Return every line of the data below that contains the word "product". Treat the match as case-sensitive.

[Opening Data extracts section]

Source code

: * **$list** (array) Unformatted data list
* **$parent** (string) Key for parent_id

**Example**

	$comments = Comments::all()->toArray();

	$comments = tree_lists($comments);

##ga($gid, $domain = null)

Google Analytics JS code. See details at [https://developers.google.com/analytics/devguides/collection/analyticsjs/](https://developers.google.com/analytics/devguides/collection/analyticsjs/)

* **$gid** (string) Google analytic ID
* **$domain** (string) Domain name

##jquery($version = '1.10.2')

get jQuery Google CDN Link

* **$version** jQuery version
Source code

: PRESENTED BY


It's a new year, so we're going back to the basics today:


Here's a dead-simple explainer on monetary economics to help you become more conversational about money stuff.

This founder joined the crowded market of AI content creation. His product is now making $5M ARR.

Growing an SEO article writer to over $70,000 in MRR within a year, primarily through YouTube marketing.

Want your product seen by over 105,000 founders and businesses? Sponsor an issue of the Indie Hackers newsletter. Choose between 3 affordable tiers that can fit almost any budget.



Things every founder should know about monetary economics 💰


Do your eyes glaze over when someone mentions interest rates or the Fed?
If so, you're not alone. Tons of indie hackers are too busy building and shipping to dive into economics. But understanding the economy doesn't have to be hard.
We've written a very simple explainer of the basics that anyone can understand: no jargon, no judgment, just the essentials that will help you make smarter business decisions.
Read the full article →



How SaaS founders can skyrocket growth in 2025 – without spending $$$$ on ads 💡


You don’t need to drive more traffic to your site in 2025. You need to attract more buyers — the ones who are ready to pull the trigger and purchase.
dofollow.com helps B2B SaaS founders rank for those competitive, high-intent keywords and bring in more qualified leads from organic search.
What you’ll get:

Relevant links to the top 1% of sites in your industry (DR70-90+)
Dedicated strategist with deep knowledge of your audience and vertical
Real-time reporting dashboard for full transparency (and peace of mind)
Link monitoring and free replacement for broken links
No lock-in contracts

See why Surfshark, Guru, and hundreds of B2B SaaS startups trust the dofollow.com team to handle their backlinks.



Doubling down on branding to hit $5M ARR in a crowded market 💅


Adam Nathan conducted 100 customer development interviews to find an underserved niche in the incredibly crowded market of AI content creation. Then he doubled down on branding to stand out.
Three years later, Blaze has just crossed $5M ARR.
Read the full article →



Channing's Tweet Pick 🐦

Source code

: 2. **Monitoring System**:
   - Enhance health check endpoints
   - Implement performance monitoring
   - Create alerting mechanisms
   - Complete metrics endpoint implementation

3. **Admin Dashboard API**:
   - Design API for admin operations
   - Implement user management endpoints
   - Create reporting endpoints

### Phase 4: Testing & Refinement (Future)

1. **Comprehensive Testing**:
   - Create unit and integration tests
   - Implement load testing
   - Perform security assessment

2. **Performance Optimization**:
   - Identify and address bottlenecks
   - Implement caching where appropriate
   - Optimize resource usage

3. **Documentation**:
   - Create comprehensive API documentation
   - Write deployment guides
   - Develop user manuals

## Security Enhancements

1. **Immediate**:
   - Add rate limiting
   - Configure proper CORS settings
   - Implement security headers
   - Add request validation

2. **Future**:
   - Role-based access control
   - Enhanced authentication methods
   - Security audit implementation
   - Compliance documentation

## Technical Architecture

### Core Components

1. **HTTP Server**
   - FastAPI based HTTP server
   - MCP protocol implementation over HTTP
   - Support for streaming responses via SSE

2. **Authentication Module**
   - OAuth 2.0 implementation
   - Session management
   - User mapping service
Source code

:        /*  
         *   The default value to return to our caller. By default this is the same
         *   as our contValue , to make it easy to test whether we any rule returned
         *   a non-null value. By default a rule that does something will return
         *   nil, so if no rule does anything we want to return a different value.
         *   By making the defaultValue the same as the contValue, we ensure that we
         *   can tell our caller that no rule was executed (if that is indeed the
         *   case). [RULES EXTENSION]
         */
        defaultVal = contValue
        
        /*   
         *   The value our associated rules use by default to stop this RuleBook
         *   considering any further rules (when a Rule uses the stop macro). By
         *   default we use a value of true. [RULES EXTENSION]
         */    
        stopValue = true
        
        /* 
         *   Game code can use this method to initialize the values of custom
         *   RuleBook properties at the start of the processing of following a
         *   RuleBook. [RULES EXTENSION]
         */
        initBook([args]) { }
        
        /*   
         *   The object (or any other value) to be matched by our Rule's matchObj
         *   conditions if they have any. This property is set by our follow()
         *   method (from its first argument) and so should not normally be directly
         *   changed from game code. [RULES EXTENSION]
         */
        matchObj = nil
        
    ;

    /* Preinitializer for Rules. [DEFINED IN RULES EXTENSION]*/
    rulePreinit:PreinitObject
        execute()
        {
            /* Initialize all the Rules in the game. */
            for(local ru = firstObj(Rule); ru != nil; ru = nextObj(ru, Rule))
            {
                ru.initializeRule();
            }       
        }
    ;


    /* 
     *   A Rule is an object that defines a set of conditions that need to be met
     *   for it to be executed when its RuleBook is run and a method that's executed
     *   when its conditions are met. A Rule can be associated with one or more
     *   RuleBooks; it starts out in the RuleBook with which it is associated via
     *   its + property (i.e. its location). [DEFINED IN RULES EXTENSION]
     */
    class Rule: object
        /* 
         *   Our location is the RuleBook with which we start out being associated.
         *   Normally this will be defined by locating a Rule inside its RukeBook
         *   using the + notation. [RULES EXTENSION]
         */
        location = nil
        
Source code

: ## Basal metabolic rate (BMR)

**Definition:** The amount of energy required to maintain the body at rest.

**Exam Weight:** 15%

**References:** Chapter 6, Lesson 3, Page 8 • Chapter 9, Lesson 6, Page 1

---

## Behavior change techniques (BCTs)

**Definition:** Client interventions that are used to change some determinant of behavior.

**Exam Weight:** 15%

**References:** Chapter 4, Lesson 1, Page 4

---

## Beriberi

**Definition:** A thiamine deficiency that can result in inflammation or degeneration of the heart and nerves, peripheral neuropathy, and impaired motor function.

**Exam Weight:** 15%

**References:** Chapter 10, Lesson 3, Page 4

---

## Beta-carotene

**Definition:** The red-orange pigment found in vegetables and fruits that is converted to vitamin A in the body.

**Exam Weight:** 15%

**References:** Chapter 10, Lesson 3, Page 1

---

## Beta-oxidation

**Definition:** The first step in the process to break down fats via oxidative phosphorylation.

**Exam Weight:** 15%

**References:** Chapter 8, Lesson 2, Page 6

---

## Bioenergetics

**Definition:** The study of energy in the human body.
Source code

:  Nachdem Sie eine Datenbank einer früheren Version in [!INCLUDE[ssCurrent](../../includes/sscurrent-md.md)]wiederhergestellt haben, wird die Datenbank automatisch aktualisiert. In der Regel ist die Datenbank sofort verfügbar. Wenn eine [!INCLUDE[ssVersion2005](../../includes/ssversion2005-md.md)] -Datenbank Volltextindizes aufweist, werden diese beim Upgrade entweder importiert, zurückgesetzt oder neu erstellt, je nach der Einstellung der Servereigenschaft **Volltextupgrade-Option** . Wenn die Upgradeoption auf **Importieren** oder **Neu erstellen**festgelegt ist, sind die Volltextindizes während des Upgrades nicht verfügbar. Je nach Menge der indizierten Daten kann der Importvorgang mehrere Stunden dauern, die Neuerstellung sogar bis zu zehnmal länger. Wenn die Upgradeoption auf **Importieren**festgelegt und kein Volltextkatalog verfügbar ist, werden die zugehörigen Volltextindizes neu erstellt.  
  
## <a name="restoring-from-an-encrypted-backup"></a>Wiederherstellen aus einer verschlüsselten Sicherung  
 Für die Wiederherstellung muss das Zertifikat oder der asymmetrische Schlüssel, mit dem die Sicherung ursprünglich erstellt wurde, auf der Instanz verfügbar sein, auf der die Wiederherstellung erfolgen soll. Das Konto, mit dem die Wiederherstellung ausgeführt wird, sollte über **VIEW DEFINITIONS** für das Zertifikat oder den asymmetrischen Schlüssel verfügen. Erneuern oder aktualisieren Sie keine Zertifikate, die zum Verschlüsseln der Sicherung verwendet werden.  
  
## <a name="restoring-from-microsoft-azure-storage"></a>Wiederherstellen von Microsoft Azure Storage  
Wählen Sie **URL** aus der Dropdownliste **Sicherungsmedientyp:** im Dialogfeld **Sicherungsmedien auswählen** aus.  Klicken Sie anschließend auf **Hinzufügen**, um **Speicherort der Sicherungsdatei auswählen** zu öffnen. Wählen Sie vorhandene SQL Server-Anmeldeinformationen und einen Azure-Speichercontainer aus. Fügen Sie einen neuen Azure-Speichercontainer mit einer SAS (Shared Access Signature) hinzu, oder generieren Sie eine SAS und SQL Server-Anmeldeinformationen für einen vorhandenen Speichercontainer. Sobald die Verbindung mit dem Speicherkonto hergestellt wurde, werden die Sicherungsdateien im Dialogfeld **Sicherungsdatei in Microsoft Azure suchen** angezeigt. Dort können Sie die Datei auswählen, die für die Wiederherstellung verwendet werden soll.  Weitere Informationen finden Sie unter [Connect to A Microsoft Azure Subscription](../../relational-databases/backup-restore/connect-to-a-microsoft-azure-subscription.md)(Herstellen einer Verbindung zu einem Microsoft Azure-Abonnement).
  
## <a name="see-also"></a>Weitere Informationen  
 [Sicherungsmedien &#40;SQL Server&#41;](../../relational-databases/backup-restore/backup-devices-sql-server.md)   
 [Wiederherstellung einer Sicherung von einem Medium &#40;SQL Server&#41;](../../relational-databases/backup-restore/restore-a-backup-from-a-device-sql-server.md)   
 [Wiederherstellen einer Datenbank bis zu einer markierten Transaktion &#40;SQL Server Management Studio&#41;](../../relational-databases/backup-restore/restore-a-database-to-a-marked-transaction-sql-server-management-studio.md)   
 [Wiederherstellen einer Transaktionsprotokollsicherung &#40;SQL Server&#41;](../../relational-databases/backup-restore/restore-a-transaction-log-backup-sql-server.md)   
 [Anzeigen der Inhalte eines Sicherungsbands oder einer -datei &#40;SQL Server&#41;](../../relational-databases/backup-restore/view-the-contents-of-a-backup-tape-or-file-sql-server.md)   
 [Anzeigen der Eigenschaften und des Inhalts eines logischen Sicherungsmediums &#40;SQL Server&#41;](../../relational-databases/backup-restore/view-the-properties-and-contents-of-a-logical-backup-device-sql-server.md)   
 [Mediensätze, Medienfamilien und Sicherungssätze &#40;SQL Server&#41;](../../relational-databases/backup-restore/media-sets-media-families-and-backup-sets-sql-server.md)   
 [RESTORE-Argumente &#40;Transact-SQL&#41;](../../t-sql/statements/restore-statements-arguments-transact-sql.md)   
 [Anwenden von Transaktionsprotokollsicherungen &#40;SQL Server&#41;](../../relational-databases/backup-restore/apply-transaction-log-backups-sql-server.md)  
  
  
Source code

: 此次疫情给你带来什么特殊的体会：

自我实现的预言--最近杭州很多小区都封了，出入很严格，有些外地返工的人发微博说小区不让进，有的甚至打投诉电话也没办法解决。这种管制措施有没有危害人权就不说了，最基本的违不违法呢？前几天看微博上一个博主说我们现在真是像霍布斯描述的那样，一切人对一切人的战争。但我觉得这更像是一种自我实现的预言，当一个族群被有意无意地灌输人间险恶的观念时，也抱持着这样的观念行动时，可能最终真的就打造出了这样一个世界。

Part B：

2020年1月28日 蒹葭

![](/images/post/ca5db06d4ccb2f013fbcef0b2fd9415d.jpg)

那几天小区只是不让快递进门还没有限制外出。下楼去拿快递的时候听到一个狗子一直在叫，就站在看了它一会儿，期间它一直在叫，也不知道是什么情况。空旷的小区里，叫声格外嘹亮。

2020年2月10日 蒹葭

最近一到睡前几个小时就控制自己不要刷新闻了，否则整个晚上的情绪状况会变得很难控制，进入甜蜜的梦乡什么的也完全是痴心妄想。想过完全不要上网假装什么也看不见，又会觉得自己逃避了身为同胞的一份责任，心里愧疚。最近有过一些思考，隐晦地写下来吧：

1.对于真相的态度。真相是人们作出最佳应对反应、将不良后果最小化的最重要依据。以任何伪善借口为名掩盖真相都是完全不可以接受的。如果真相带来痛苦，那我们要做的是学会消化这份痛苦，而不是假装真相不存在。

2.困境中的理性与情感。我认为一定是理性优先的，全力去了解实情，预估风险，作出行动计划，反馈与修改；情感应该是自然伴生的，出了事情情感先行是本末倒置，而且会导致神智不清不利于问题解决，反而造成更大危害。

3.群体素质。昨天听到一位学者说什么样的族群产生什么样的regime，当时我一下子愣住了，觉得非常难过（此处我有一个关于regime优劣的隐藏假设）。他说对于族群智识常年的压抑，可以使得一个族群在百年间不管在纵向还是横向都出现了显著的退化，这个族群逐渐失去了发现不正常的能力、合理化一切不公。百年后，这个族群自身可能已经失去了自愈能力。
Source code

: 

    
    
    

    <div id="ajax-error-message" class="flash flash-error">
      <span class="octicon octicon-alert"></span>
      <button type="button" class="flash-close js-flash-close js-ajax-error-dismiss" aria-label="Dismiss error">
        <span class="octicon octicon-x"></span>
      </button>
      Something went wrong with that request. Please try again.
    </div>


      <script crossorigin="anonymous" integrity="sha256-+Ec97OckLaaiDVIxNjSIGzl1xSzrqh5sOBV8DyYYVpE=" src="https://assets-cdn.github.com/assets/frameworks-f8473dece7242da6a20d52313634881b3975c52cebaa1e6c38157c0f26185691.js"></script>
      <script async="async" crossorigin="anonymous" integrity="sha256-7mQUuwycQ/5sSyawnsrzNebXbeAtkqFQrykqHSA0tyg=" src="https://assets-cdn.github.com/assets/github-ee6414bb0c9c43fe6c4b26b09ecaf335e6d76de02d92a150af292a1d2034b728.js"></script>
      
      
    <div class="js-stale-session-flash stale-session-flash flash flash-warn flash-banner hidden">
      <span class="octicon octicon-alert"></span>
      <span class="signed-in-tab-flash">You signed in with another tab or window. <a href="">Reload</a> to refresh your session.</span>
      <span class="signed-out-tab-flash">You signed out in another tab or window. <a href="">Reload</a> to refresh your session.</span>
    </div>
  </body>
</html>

[Closing Data extracts section]

*Output for this task*.
This founder joined the crowded market of AI content creation. His product is now making $5M ARR.
Want your product seen by over 105,000 founders and businesses? Sponsor an issue of the Indie Hackers newsletter. Choose between 3 affordable tiers that can fit almost any budget.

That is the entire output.